--- RECORDS FOR THE TASK Enclosed Below ---
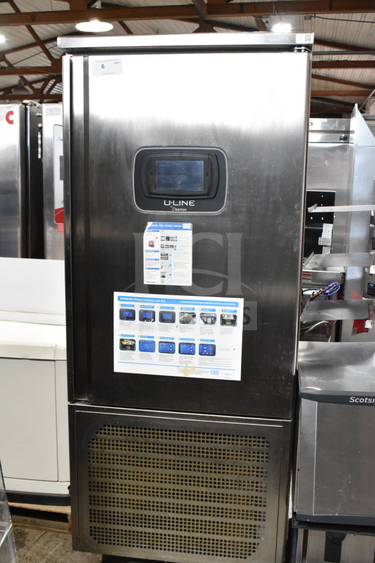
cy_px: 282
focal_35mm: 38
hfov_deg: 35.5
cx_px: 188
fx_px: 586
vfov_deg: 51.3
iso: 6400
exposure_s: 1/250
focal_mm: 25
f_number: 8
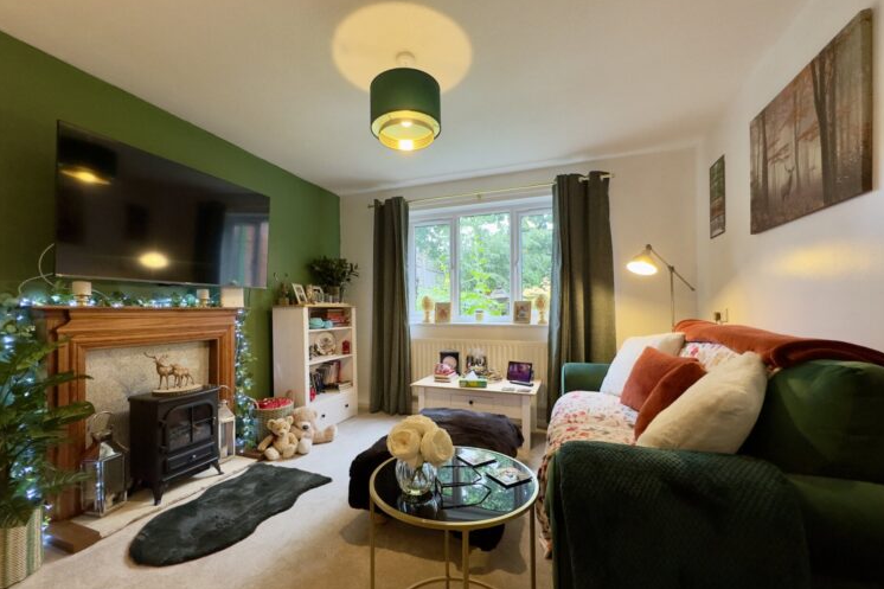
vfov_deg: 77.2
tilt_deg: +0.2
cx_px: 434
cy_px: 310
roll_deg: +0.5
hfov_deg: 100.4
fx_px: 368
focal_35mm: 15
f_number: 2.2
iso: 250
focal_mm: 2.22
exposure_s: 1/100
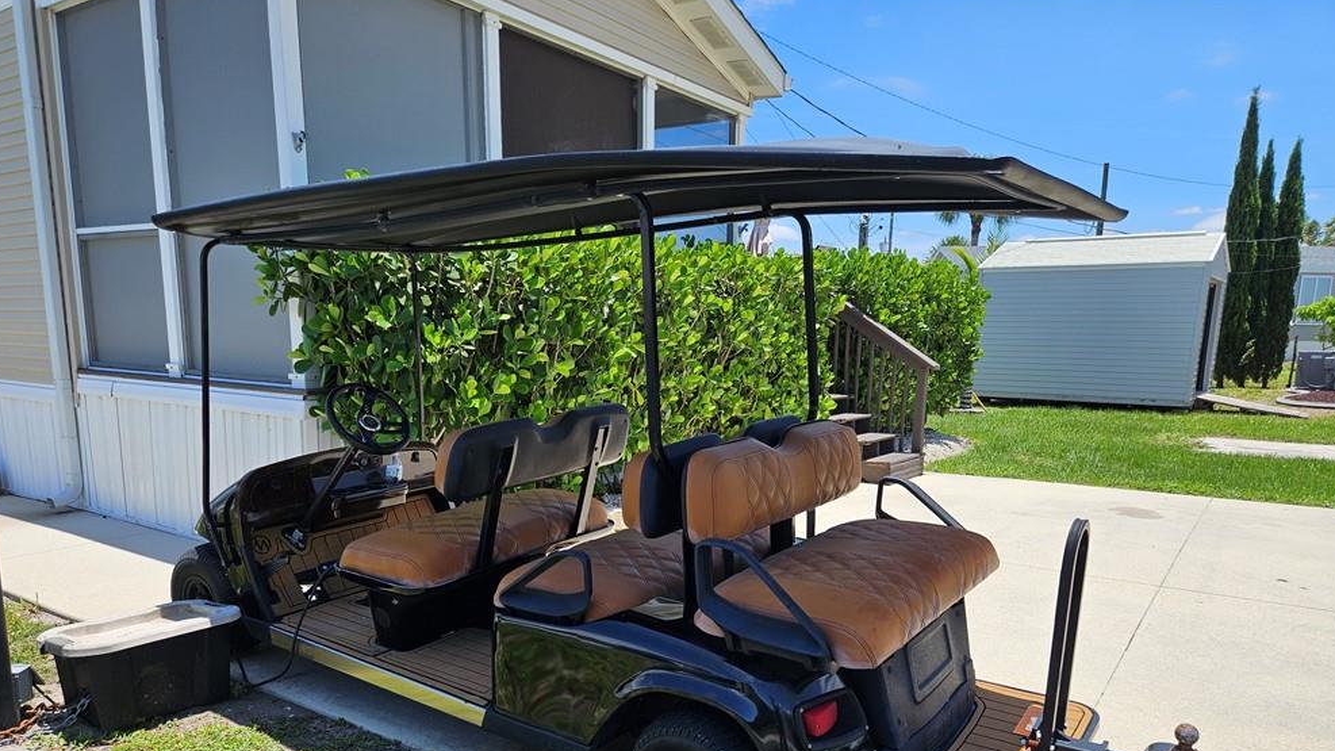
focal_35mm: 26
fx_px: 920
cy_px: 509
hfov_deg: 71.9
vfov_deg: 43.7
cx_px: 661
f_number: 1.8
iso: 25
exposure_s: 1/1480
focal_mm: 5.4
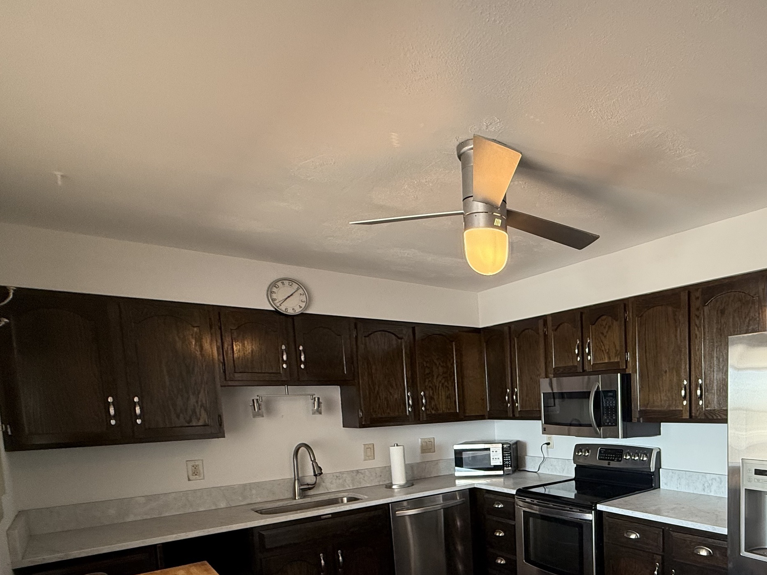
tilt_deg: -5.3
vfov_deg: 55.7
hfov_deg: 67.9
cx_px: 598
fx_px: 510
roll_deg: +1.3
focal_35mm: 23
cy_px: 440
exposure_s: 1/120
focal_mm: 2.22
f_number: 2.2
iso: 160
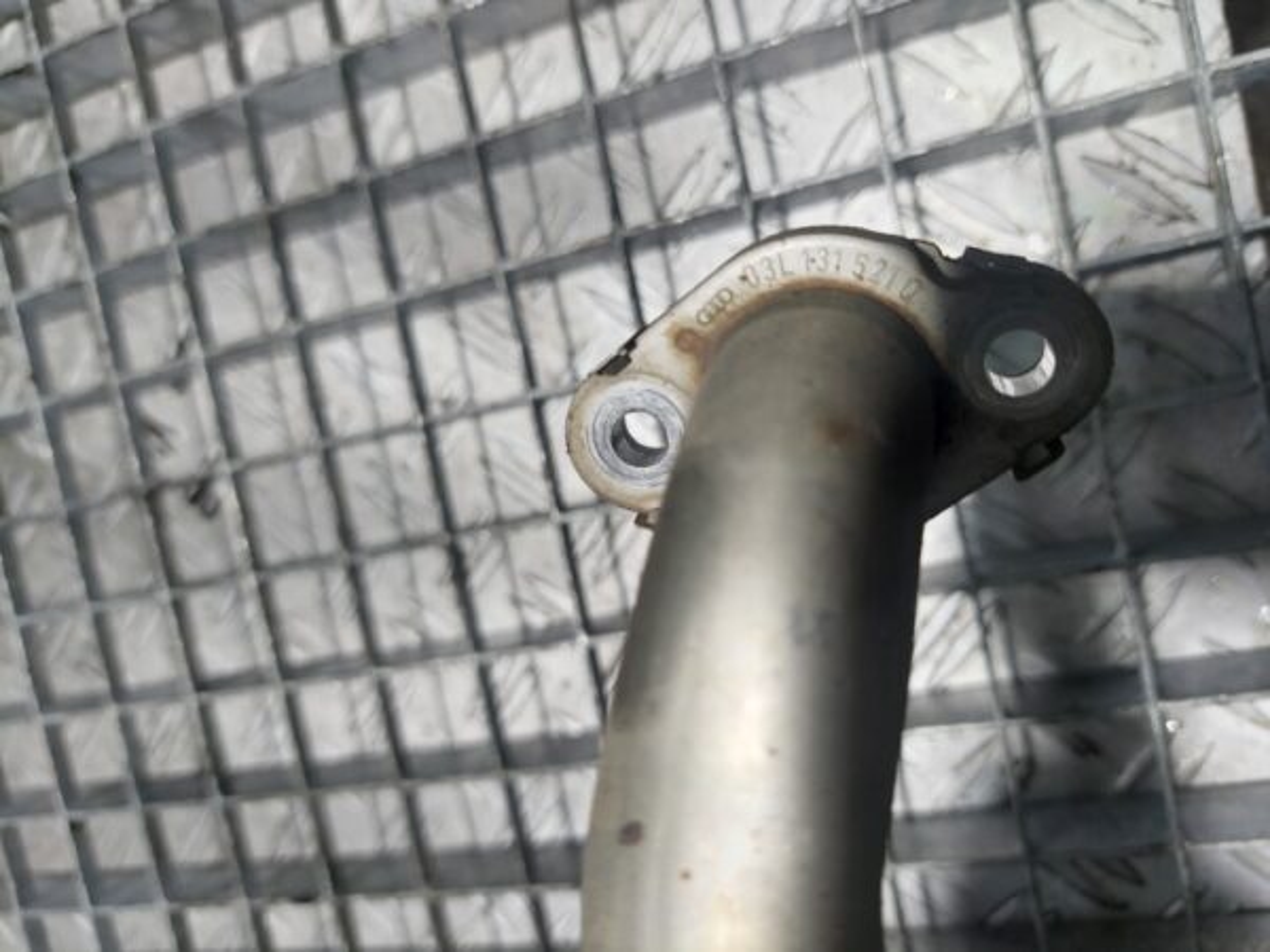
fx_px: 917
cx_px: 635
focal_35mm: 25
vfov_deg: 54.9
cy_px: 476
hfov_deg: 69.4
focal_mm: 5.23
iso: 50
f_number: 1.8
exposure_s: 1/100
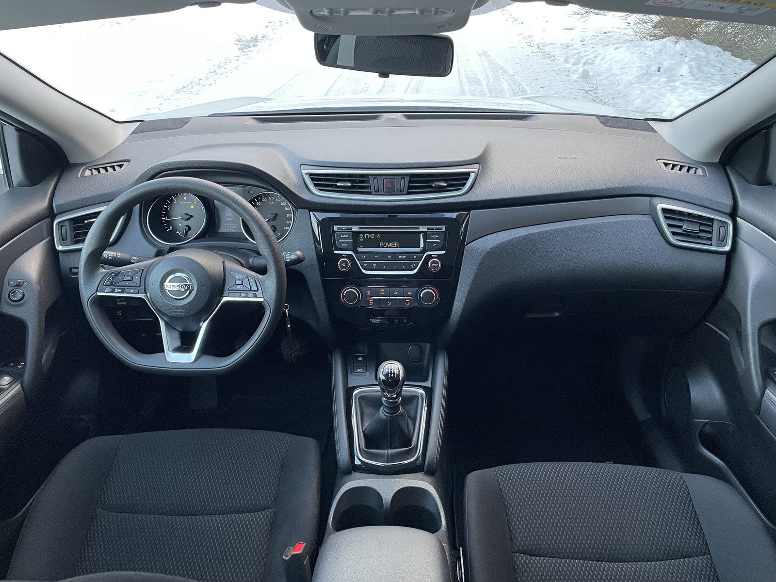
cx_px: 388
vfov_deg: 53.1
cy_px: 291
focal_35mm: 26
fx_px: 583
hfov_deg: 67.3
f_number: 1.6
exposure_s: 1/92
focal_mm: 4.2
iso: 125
--- End of Enclosed RECORDS FOR THE TASK ---
=== DIRECTIONS ===
Give again exactly the lines from the one holding "tilt_deg: -5.3" to the final line of the records, both ends included; any pictures stay out.

=== RESULT ===
tilt_deg: -5.3
vfov_deg: 55.7
hfov_deg: 67.9
cx_px: 598
fx_px: 510
roll_deg: +1.3
focal_35mm: 23
cy_px: 440
exposure_s: 1/120
focal_mm: 2.22
f_number: 2.2
iso: 160
fx_px: 917
cx_px: 635
focal_35mm: 25
vfov_deg: 54.9
cy_px: 476
hfov_deg: 69.4
focal_mm: 5.23
iso: 50
f_number: 1.8
exposure_s: 1/100
cx_px: 388
vfov_deg: 53.1
cy_px: 291
focal_35mm: 26
fx_px: 583
hfov_deg: 67.3
f_number: 1.6
exposure_s: 1/92
focal_mm: 4.2
iso: 125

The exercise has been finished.